Kenya and the US have renewed their commitment to tackling terrorism in the region through increased funding, information sharing, and strengthening of institutions.
During a joint press briefing, Presidents Uhuru Kenyatta and Barack Obama said the global nature of terrorism requires a joint approach.
Obama said the US is working at increasing financial assistance to Kenya in eradicating al Shabaab from Somalia.
He said the renewed approaches will earn the partnership more progress in the war.
“We have systematically reduced the territories al Shabaab control within Somalia and weakened their networks in EA. Also we have to collaborate on intelligence sharing in dealing with the terrorism threat,” Obama said.
Responding to a question from the press, the US President however cautioned that the war on terrorism and violent extremism should not be used to violate human rights.
“We will ensure the approach we use to tackle potential terrorism threats does not become a problem in itself.

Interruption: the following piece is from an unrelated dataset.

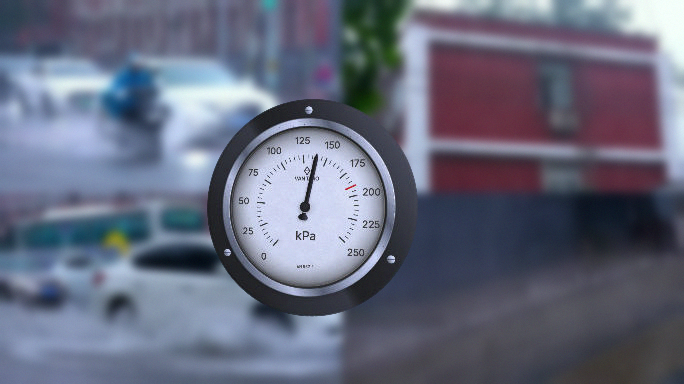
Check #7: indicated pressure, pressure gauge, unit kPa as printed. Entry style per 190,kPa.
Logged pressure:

If you paint any community with too broad a brush, you can increase risk of al Shabaab recruits,” he said.
Obama said the police force and judiciary need strengthening to have the upper hand in dealing with terrorism.
Uhuru echoed Obama’s sentiments saying Kenya is happy with the combined effort in the war on terror, but called for added cooperation.
“We are happy to partner with US to fight terrorism. So far we are satisfied with the relationship,” he said.
“The battle we are fighting is not a Kenyan war, we are just at the forefront,” Uhuru said, adding that part of the war on terror will involve strengthening the Somali federal government.
He noted that the recent reopening of Westgate shopping mall in Westlands, Nairobi, was aa testament to Kenya’s resolve in fighting terror.
On September 21, 2013, al Shabaab militia opened fire and hurled grenades at patrons in the mall killing 67 and maiming several others.